# Any one around york deal with DWA snakes ???



## mleadley (Oct 1, 2007)

For possible mentoring !!

Thanks


----------



## Nbrambles (Mar 20, 2008)

theres a pet shop in hull called snakes and dragons i think on beverly road. Thres a guy there who has a DWA license he has an alligator apparently and caimans and stuff. I work in a pet shop in bridlington and quite a few people come in and mention it.Its worth a look hulls not to far from there.


----------



## Spikebrit (Oct 23, 2006)

Go and see leaping lizards they have both and i belive also run traing corse in hots.

Jay


----------



## mleadley (Oct 1, 2007)

:up::up:


----------



## Spikebrit (Oct 23, 2006)

mleadley said:


> :up::up:


have you been to leaping lizards yet?


----------



## mleadley (Oct 1, 2007)

They dont do hot courses i know that much !!


----------



## leaping-lizards (Apr 1, 2006)

We have done dwa handling days in the past. but none planned for this year so far.: victory:


----------



## Declan123 (Dec 29, 2007)

Crikey, lots of people are getting into Hots....Its scary


----------



## SiUK (Feb 15, 2007)

Declan123 said:


> Crikey, lots of people are getting into Hots....Its scary


I know its a bit ironic me saying it, but I agree.


----------



## Declan123 (Dec 29, 2007)

SiUK said:


> I know its a bit ironic me saying it, but I agree.


Cheers Si, i was speaking to a friend yesterday...and some people just don't understand the dangers, or enough info about the snake...


:bash:


----------



## markandwend (Jan 28, 2007)

Declan123 said:


> Crikey, lots of people are getting into Hots....Its scary


I agree Declan, dont think there would be any chance of me having a hot, it only takes a second to change your life forever!


----------



## Spikebrit (Oct 23, 2006)

mleadley said:


> They dont do hot courses i know that much !!





Leaping-lizards said:


> We have done dwa handling days in the past. but none planned for this year so far.: victory:


Just to prove a point.


----------



## SiUK (Feb 15, 2007)

Declan123 said:


> Cheers Si, i was speaking to a friend yesterday...and some people just don't understand the dangers, or enough info about the snake...
> 
> 
> :bash:


 
Yeah I know what you mean, cos theres alot about successful keeping and pictures of hots in captivity, but not so much about when it all goes wrong, spectacularly wrong in some circumstances with devasting consequences and the dangers are very real, one mistake could be your last in extreme circumstances and depending on the snake.

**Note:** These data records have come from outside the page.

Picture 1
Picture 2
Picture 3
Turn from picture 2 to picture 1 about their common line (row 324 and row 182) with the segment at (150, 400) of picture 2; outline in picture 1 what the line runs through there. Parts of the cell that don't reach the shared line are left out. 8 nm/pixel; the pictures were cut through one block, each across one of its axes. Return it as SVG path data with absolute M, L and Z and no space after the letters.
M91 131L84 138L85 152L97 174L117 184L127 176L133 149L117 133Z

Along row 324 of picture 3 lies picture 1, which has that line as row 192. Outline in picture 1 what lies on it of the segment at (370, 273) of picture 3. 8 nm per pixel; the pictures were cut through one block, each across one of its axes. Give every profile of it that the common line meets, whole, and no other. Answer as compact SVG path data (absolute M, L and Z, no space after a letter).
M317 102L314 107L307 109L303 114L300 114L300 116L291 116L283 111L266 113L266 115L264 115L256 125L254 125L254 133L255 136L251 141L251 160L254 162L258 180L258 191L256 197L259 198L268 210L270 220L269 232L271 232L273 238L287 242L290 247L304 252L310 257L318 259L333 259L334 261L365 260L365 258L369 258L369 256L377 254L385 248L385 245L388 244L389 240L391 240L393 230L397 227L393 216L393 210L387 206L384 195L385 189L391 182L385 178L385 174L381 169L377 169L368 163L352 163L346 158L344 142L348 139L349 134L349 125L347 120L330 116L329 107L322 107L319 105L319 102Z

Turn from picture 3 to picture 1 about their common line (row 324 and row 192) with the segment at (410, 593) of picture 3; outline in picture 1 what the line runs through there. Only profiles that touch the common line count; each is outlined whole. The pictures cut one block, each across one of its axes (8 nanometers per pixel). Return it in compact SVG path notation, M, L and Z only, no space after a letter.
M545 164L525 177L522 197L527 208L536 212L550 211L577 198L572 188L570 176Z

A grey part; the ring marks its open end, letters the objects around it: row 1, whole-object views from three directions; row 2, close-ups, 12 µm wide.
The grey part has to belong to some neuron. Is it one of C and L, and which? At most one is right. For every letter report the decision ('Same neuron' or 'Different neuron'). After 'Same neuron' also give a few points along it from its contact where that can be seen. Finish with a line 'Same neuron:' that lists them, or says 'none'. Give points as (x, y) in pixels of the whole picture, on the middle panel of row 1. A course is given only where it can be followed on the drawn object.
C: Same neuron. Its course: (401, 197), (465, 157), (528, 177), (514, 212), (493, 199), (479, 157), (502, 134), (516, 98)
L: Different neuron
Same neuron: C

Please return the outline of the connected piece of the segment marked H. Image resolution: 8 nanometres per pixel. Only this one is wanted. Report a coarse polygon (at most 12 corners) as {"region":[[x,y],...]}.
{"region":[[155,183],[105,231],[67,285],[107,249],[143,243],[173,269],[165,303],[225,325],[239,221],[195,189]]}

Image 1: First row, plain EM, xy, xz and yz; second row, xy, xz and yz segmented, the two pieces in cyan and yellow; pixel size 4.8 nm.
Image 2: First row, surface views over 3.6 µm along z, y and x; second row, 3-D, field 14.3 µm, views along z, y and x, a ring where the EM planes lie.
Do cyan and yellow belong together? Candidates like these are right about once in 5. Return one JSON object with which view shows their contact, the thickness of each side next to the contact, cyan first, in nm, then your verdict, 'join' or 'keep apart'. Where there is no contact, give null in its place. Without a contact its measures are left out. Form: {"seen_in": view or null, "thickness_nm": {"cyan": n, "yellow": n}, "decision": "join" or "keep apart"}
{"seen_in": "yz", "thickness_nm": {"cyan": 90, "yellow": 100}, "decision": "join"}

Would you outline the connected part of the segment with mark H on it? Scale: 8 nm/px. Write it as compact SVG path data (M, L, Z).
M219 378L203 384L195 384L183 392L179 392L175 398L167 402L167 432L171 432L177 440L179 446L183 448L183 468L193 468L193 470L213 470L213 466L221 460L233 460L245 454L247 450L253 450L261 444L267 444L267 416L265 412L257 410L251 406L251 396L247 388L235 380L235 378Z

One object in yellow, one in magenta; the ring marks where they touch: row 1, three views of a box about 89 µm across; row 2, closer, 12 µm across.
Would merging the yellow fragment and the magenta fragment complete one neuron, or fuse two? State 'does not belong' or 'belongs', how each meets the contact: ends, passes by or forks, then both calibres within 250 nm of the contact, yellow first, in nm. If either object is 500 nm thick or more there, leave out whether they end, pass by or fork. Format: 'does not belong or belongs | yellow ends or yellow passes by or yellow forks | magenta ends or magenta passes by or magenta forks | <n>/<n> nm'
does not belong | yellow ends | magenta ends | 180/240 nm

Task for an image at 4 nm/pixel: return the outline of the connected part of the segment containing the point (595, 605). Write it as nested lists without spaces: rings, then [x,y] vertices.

For the last year before I started keeping I read alot of bite reports and effects of venom, and if your not 100% sure then it will put you off, I think all hot keepers are anxious about what if they got bit to some extent, but its a healthy respect more than an all out fear, I know for a fact if I didnt feel I was able to work safely with my animals then they would be gone.


----------



## Declan123 (Dec 29, 2007)

Exactly, My Mentor...has shown be bite pictures in the past.... But nowadays seems as people just want to keep venomous.....end off


----------



## ReptileCrazy (Feb 20, 2008)

One day i want to get a DWA but maybe and dwarf caiman or summet all depends but then again i might stick to ones that cant kill me


----------



## mleadley (Oct 1, 2007)

Spikebrit said:


> Just to prove a point.


Note how it said in the past, ie not anymore


----------



## Spikebrit (Oct 23, 2006)

mleadley said:


> Note how it said in the past, ie not anymore


im not going to argue about it with you. You asked for locations, i mentioned they have run them, last one i heard of was year before last so is always worth checking out.Especially since from all reports i've heard it was very good. If you dont want advice why ask?


----------



## mleadley (Oct 1, 2007)

I do want advice but i live right next to leaping lizards and go at least twice a week and i didnt hear anything !!

Thats all : victory:


----------